Explaining the Difference between Preferred Shares and Debentures

Preferred shares and debentures are two different kinds of financial instruments. They share many similarities but their differences are what make them good for different investors

Preferred Shares 

Preferred or preference shares are shares of a company’s stock that are issued to preferred shareholders or stockholders. 

Just like common stocks, preferred shares represent ownership in a company. The difference is that  preference shares do not usually grant voting rights but they give the holder of the share a claim of quarterly dividends and precedence over common stockholders should the company liquidates itself or go out of business. 

Four types of preference shares exist, and they are called cumulative preferred stock, non-cumulative preferred stock, participating preferred stock, and convertible preferred stock. 

Preferred stocks are a good alternative for risk-averse equity investors. They can be considered to be between common stocks and corporate bonds in terms of the risk they carry. 

Preferred stocks can provide steady flow of dividends similar to an interest payment that is promised to bondholders. Preferred shareholders also rank higher than common stock for liquidation rights, although they still rank behind debentures. 


Debentures are a corporate or government bond that is not secured by an asset. All kinds of debentures are bonds, but not all bonds are debentures. Secured bonds belong within their own class and they can be identified by the collateral associated with the bond. 

The structuring of the debenture makes it riskier than a secured debt instrument since collateral does not back it. On the other hand, debentures have less risk than preferred s    tocks due to their senior liquidation rights. 

Being debt instruments, debentures fall senior to preferred shares if bankruptcy or liquidation were to happen. 

There are two main kinds of debentures, namely convertible debentures and non-convertible debentures. 

All debentures follow a standard structuring process and they have similar features. First, a trust indenture is made. It is an agreement between the issuer and the trust that manages the interest of investors. 
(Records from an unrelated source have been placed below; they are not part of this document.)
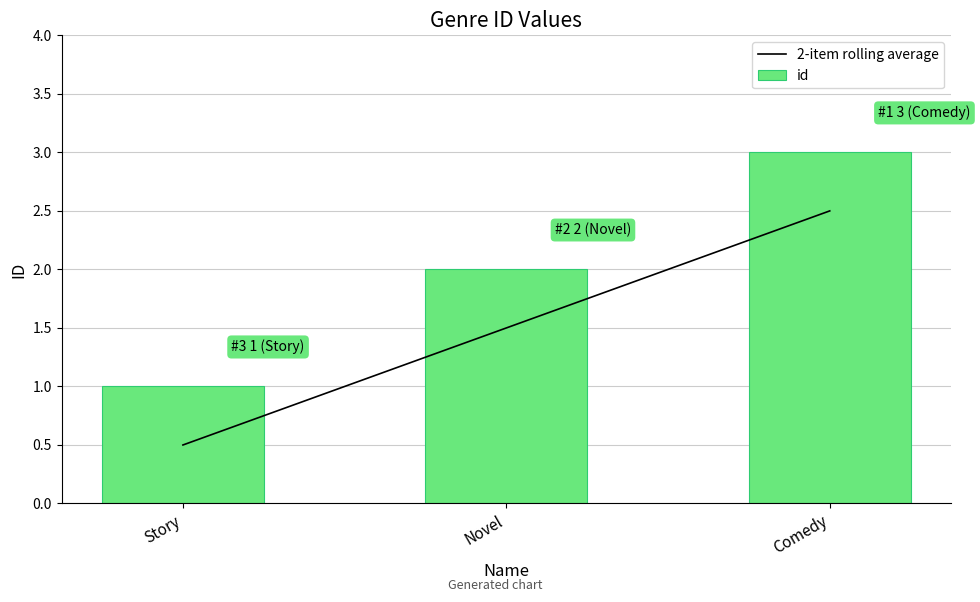

What is the minimum value for id?

1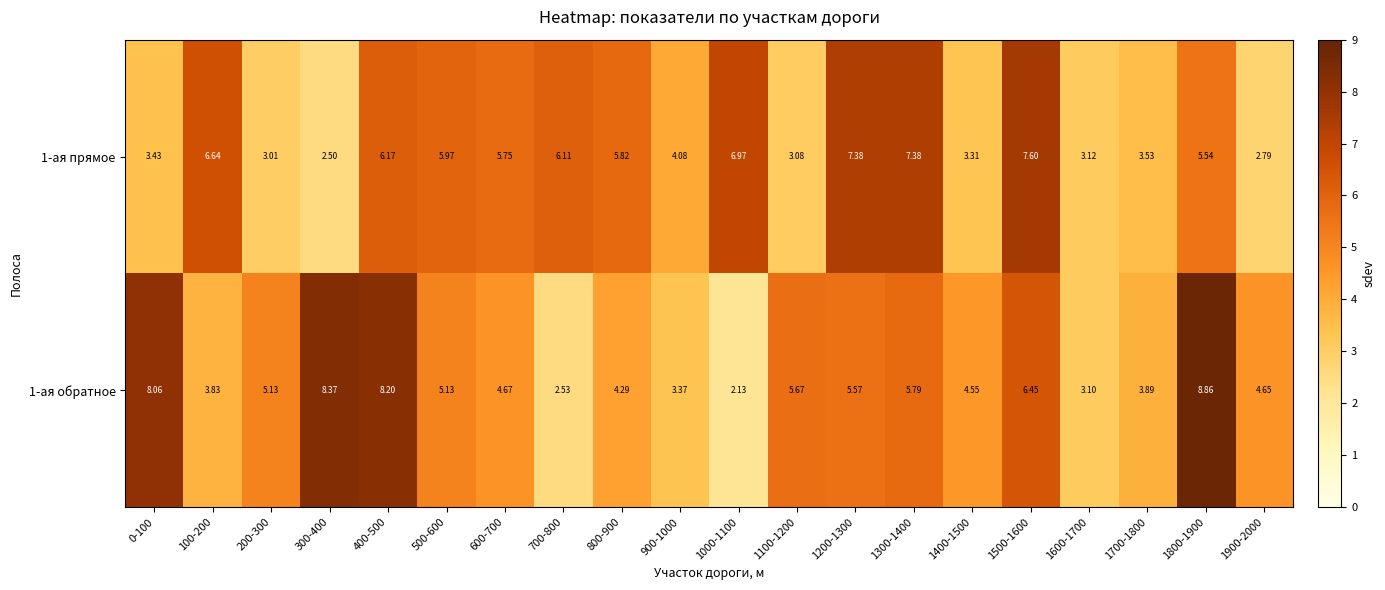

Which has a higher value, 1800-1900 or 400-500?

400-500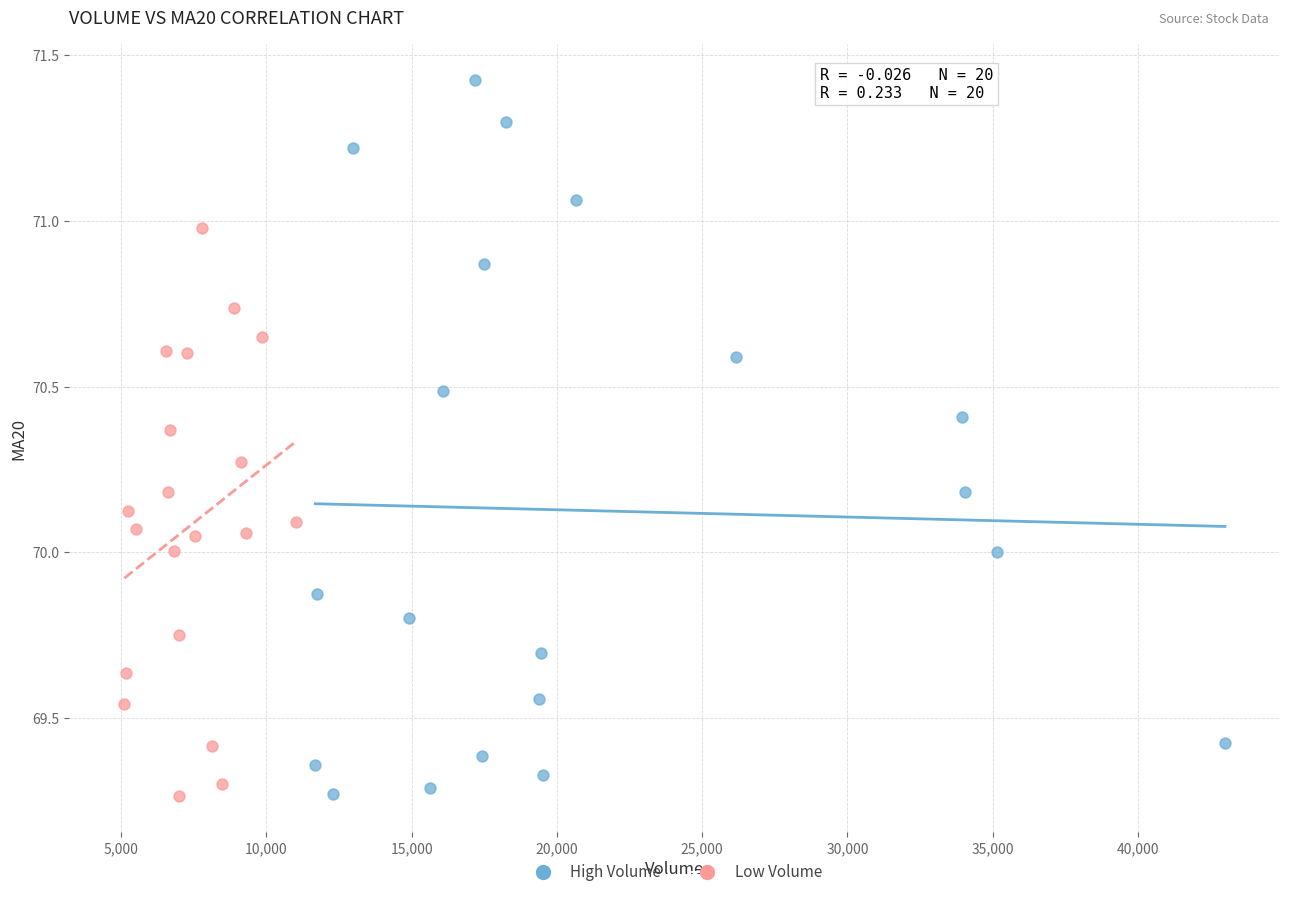

Which series has the widest spread of Y values?

High Volume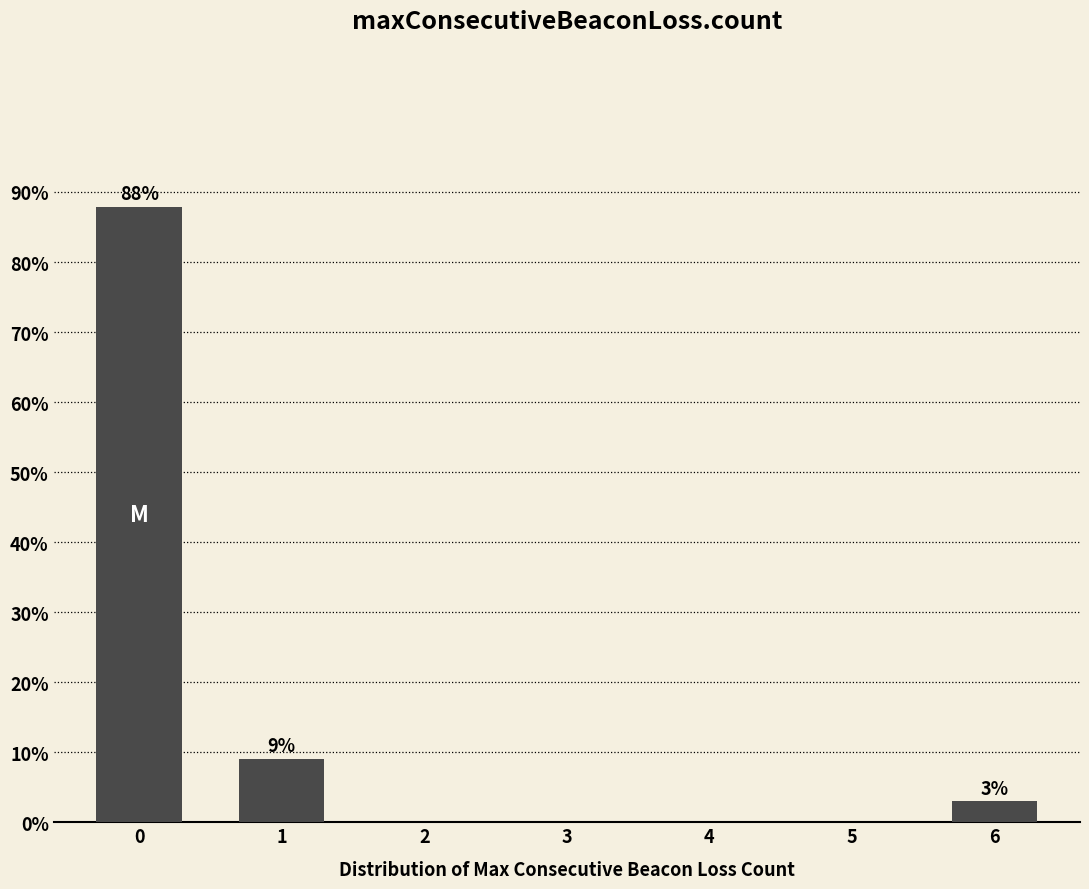

Reading left to right, transcribe all the data shown in this chart.

0=87.9	1=9.1	2=0.0	3=0.0	4=0.0	5=0.0	6=3.0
Next, the coupon rate is decided, which is the rate of interest that the company will pay the debenture holder or investor. This rate can be either floating or fixed depending on the company’s credit rating or the bond’s credit rating. 

Debentures usually get a higher interest rate payment when compared to secured debt to offset some of the collateral risks. Each debenture agreement will also detail the seniority of repayment in the event of liquidation.

The holders of debentures will receive payments before preferred shareholders but may fall behind other types of debts in the company’s books like senior loans. If the funds permit, the holder of the debenture may receive the full payment of the bond principal with interest. Every liquidation is different and will affect the final payout to a debenture holder. 

Some Considerations 

The main consideration when choosing between preferred shares and debentures depend on risk. Preferred shareholders are usually promised dividend payments and some liquidation rights. On the other hand, shares still trade openly on an exchange with a value that is primarily dictated by the market. 

A debenture can be less risky when compared to preferred shares but it will also typically have a lower expected return. With a debenture, the owner is promised full repayment of the principal investment plus the interest over a specific period.

Debentures are also higher on the seniority ranking for reimbursement if a company has to liquidate.